Import the dataset in R. Total there are 1348451 rows and from this data select 10000 rows randomly using "sample" function in R without replacement and define this data as new data. And now consider this 10000 observations as sample data.
Based on your sample, carryout the following analysis. Your analysis and the interpretation should be submitted by the due date. Please note that there is no penalty for early submissions!
1. Calculate a 95 percent confidence interval for the "Gross output -Year 3 (Rs)"
2. Define two different measures that you consider most appropriate for measuring the performance of the units. This definition is up to you. These can be the variables that are already in the data or new variables defined based on the existing variables. Please explain in one paragraph why you have selected these two measures. Remaining analysis is to be carried based on these definitions.
a. What is the probability that a firm selected at random is a SSSBE unit?
b. What is the probability that a firm selected at random is GOOD in performance? (Calculate the average of the first performance measure that you had defined in question 2 above. If the firm's performance is above this average, it considered good. If it is below average, it is considered Bad)
c. What is the probability that a firm selected is a SSSBE Unit and ALSO GOOD in performance?
d. What can you say about the performance of the SSSBE units in terms of GOOD or BAD based on the above?
3. Test the null hypothesis that the population average of the variable "Value of Exports for Year 3" = 87,300. Carry out a one sided test.
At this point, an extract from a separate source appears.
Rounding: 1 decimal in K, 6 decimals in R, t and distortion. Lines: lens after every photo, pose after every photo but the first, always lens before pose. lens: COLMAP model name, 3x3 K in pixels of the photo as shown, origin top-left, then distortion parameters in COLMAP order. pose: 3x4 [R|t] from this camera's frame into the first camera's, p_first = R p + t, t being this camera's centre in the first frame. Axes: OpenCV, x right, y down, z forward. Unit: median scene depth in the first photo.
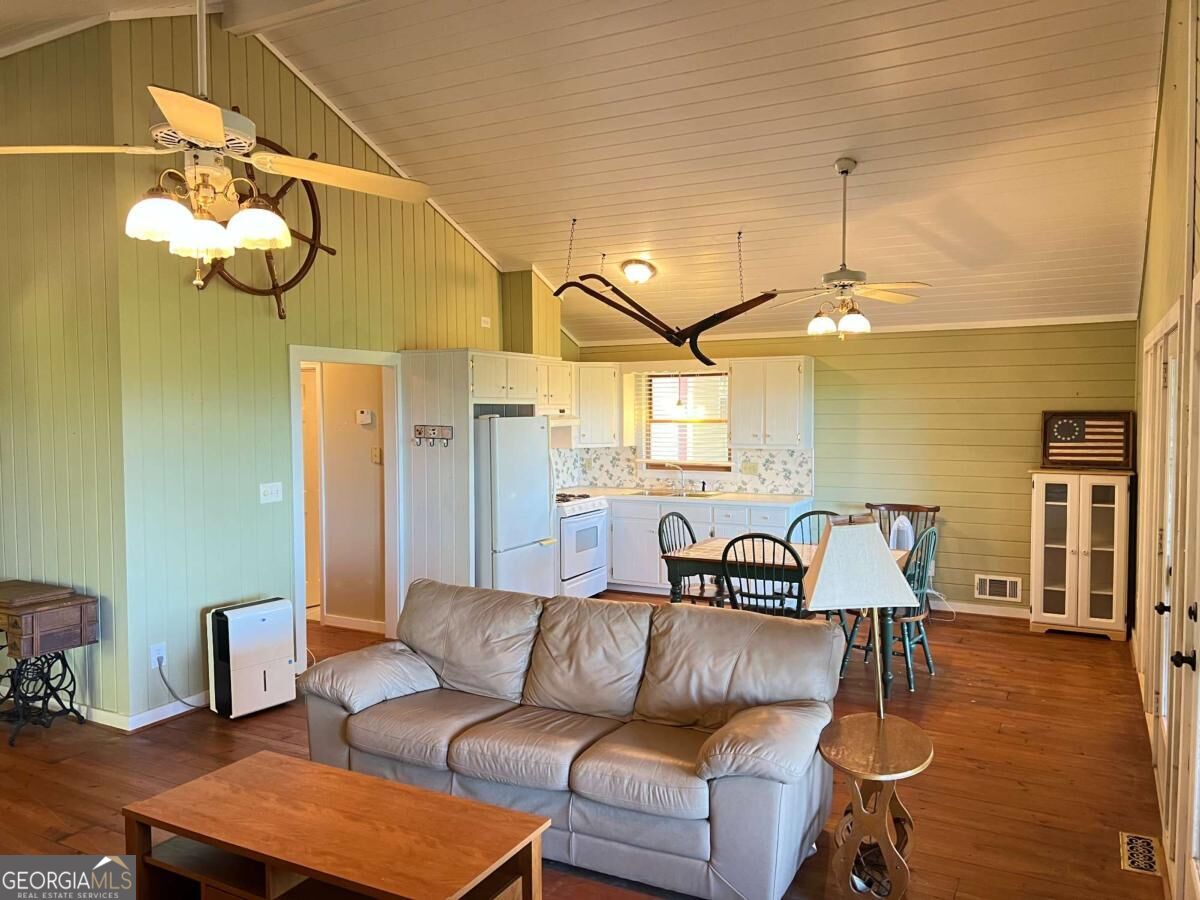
lens RADIAL K [[900.0, 0, 601.9], [0, 900.0, 445.8], [0, 0, 1]] dist [0.074873, -0.077497]
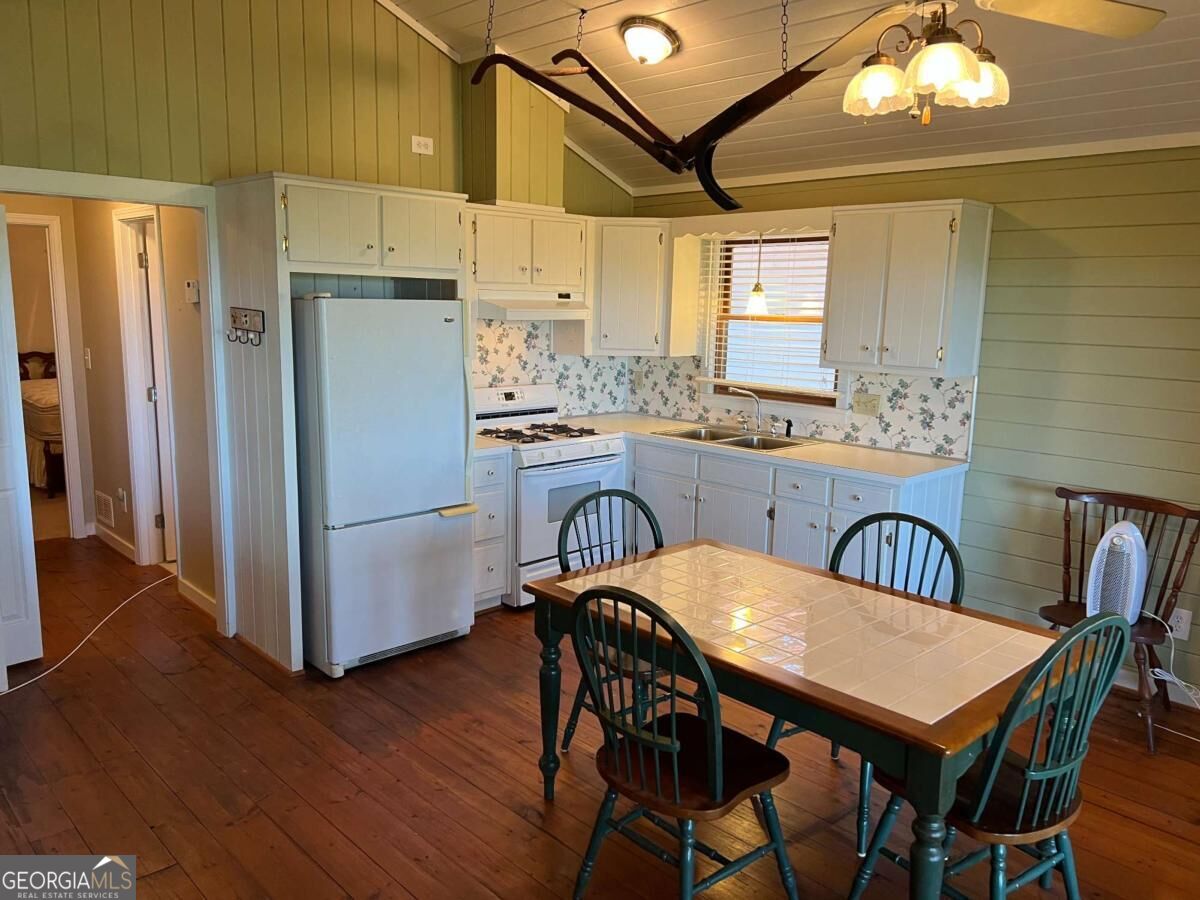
lens RADIAL K [[918.6, 0, 603.1], [0, 918.6, 459.3], [0, 0, 1]] dist [0.088490, -0.187935]
pose [[0.952714, 0.078810, -0.293470, 0.180235], [-0.040653, 0.990157, 0.133927, -0.012491], [0.301136, -0.115664, 0.946541, 0.380253]]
Clearly state your null and alternate hypotheses.
4. Is there a significant difference in the mean value (µ) of "gross output for Year3(in Rs)" between SSSBE units and SSI units?
5. Consider two variables, namely "technical know how obtained from (KNOW-HOW)" and "type of organization (ORG_TYPE)". Is there any evidence to say that these two variables are independent of each other?
6. Some male chauvinists like to think that the productivity of women employees is significantly less than that of the male employees. The productivity is to be measured based on the two metrics defined by you. Do you agree or disagree with this? Justify your answer with appropriate analysis.